____ Selected text

Thank you, Simon. The notice of meeting lists the item to be considered and the votes required today -- actually we only have 1 vote. Those eligible to vote may do so at any time as the voting is open. And for transparency, you will be shown the number of discretionary proxies held by me as Chair of the meeting or in my own name. I declare that it is my intention to vote the discretionary proxies in favor of the resolution. Only shareholders registered at 5 p.m. on Tuesday, 26 September 2023, last Tuesday, or their proxies or representatives may vote. If you become a shareholder in the last couple of days, you cannot vote at this meeting, but we do welcome your attendance. So the first agenda item is to invite questions to the Vector's Chair, Group Chief Executive and his team on the financial year ended 30 June 2023 contained in our annual report. So we ask the questions to be limited to our annual report. Any other questions, we're going to have a separate segment in general business, where you can ask any other question. So we published the annual report on 25 August 2023. Hard copy reports were sent to all shareholders who requested one. And so over to you. Are there any questions in respect to the annual report, the financial statements or the attached audit report for the year ended 30 June 2023. We'll start in the room. Are there any questions?

Unknown Shareholder

shareholder
#5

Thank you. For years, I've come to Vector meetings complaining and concerns about the infrastructure being maintained and the debt levels. Today, I come and praise. I very much liked the latest report. I felt that the attitude towards the maintenance of the infrastructure had changed for the better. I feel you're right on track and heading in the right direction for maintaining the essential monopoly services of a lines company, and I am very happy that you have reduced the debt after I challenged you last year. So I can now say I have absolute confidence that this company is in good hands.

Jonathan Mason

executive
#6

That wasn't a question, but wow, that was just a wonderful statement there.

Unknown Shareholder

shareholder
#7

I could ask a question. Are you going to continue to reduce the debt?

Jonathan Mason

executive
#8

Here's I describe that is, first, I noted in my talk that the wonderful interacting with you all has been a constructive challenge. I mean, occasionally, there's compliments. But gosh, we know when we're getting things wrong, too. And you challenged us and others on the debt levels. But you don't just have a single-minded goal to reduce debt. What we now have is a balance sheet that is very well positioned to support decarbonization. And it's just -- it's really demanding. That's big money. I mean I mentioned $700 million of CapEx, $335 million of OpEx that we get compensated for. So I'm not going to make, on behalf of the Board, any commitment on what future debt levels are going to be, but we're well positioned to support Auckland infrastructure. Thank you. Other questions? Yes.

Unknown Shareholder

shareholder
#9

[indiscernible], Shareholder. Congratulations for doing your climate-related disclosures 3 years. You didn't have to do the first 2 years, but now you do, so thank you for doing that. The question is who's auditing them? Are you using the same auditor as you use for your financial reports? Or are you using a specialized carbon auditor.

________
____ Information supplied

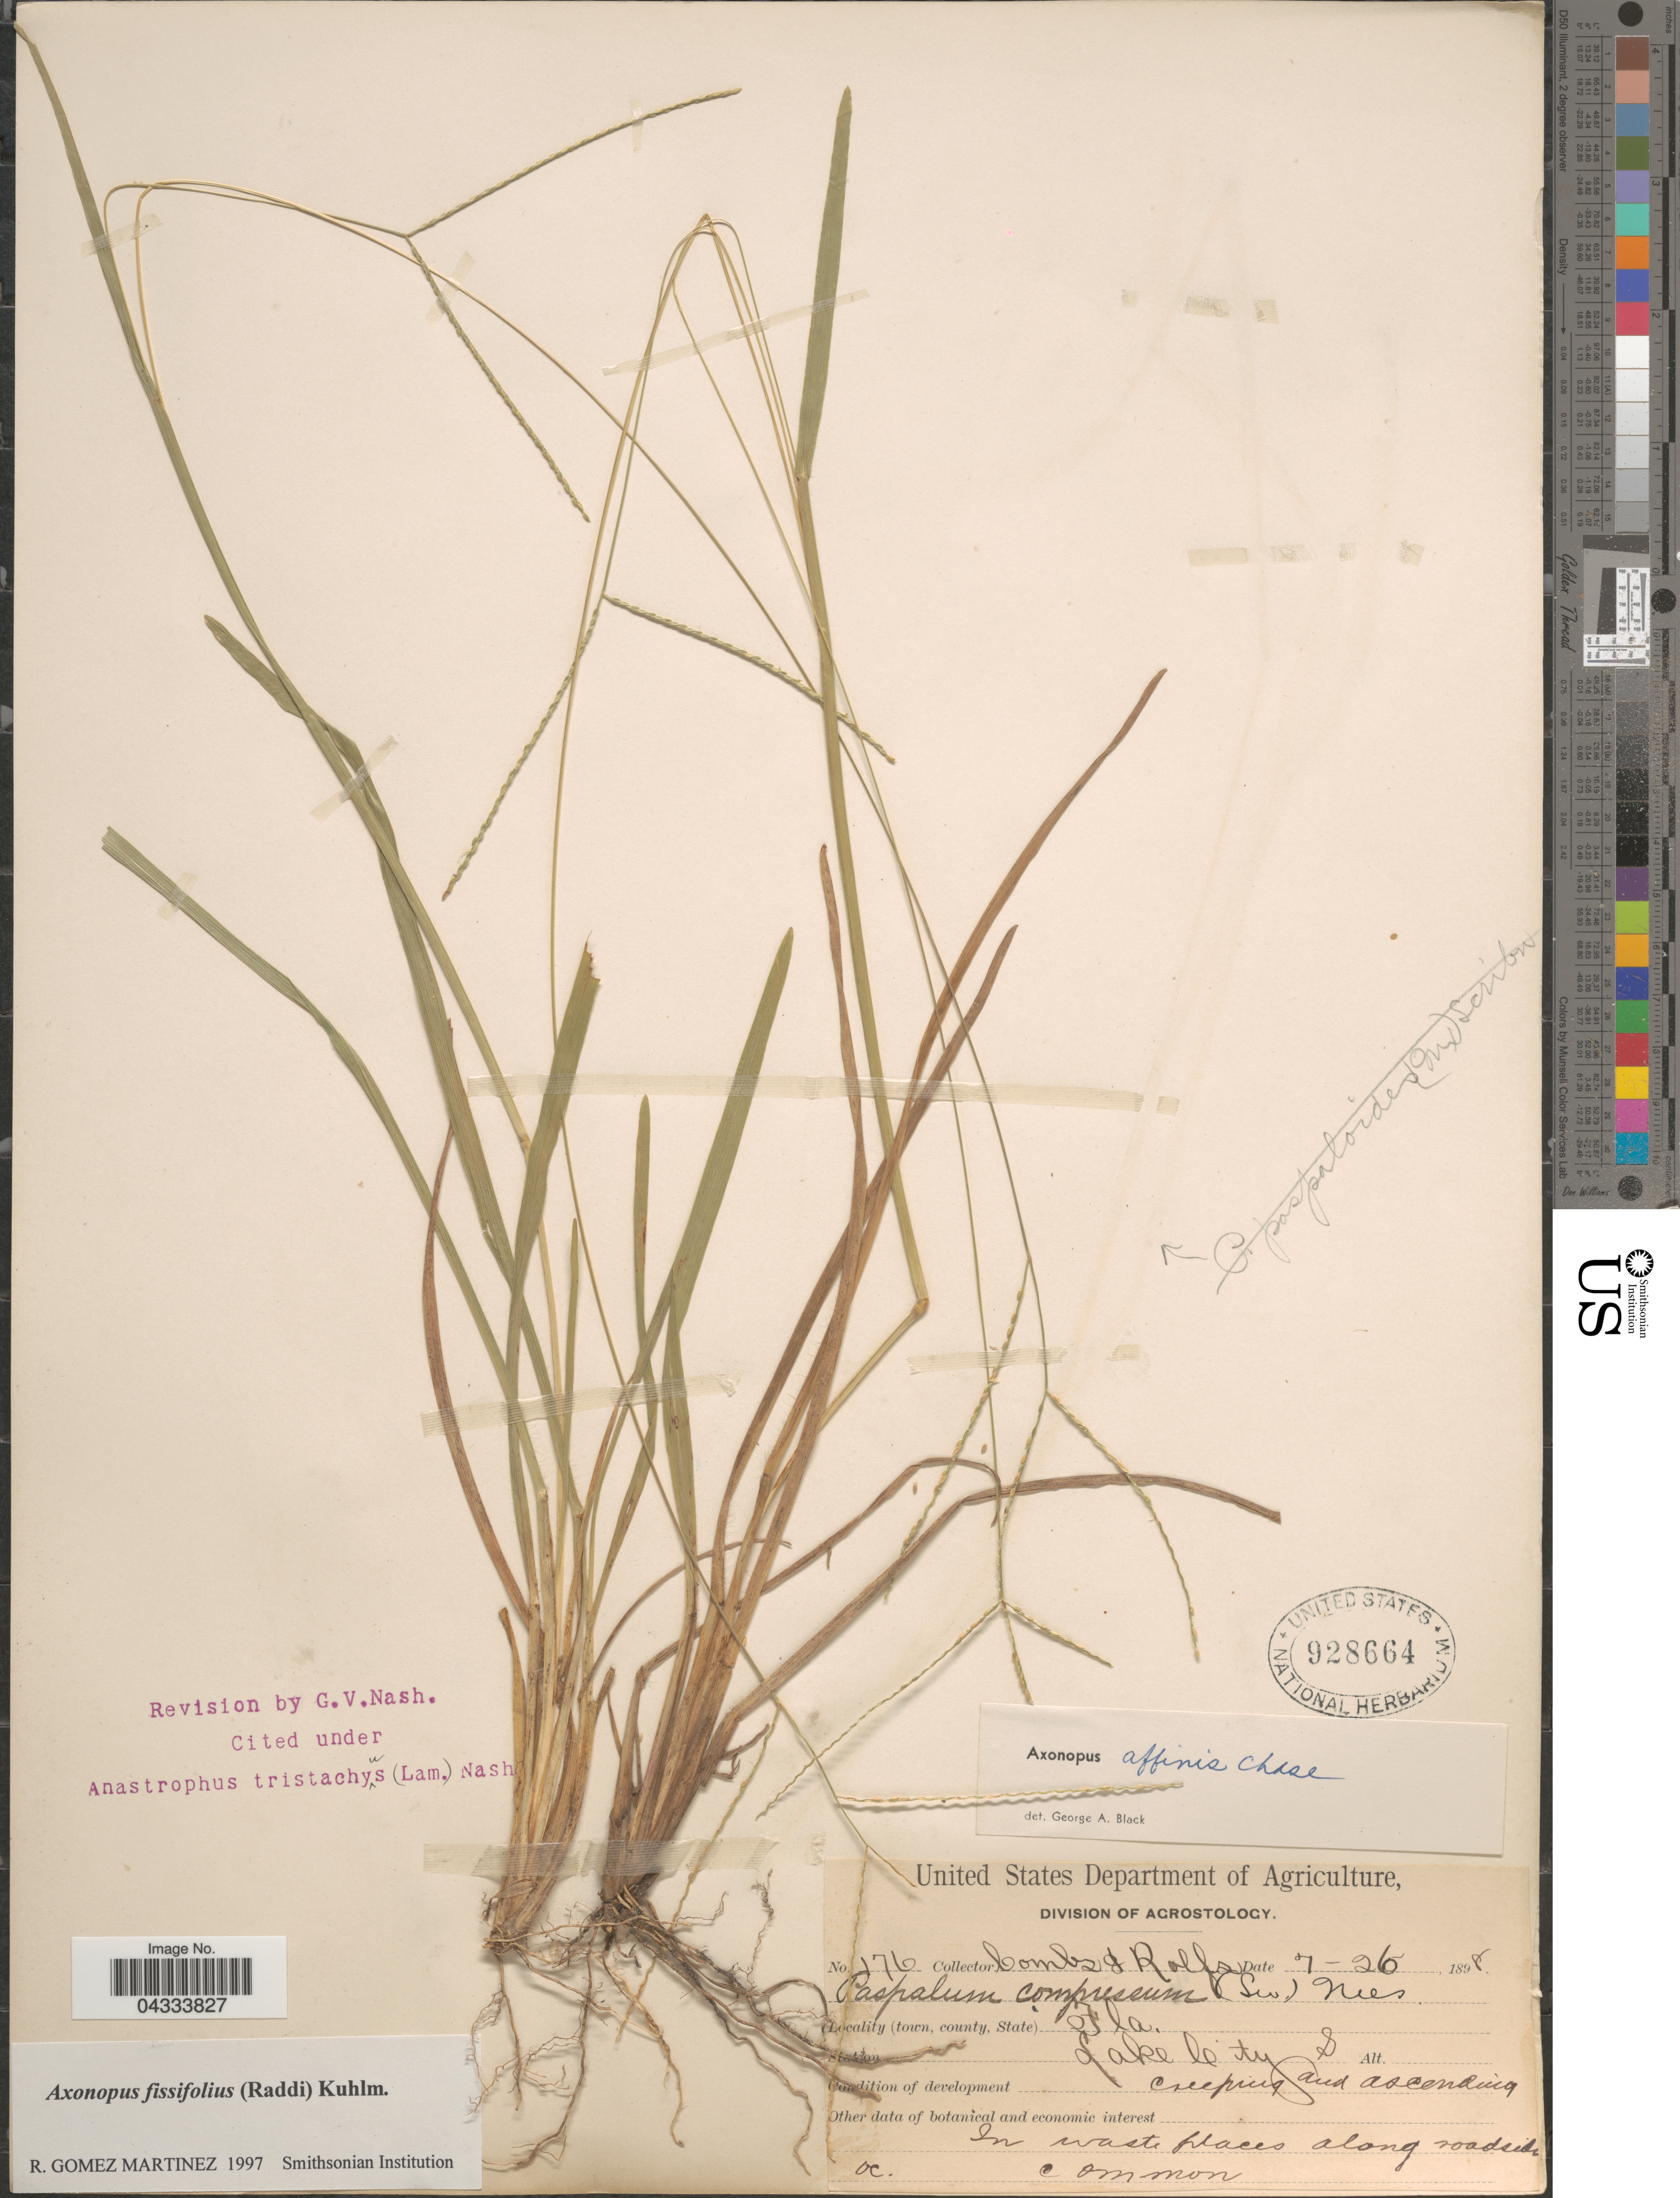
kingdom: Plantae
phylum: Tracheophyta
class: Liliopsida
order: Poales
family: Poaceae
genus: Axonopus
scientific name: Axonopus fissifolius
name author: (Raddi) Kuhlm.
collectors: -. Combs & Rolfs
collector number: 176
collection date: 1898-07-26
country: United States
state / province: Florida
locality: Lake City S.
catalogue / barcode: US 928664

________

▶ Written exercise 1
Answer these from the meeting transcript:
(a) By what time and date did shareholders have to be registered in order to vote?
(b) On what date was the annual report published?
(c) What amount of CapEx does the executive mention?
▶ Written exercise 2
List every calendar date that appears in the meeting transcript.

▶ Task result 1
(a) 5 p.m. on Tuesday, 26 September 2023
(b) 25 August 2023
(c) $700 million

▶ Task result 2
26 September 2023
30 June 2023
25 August 2023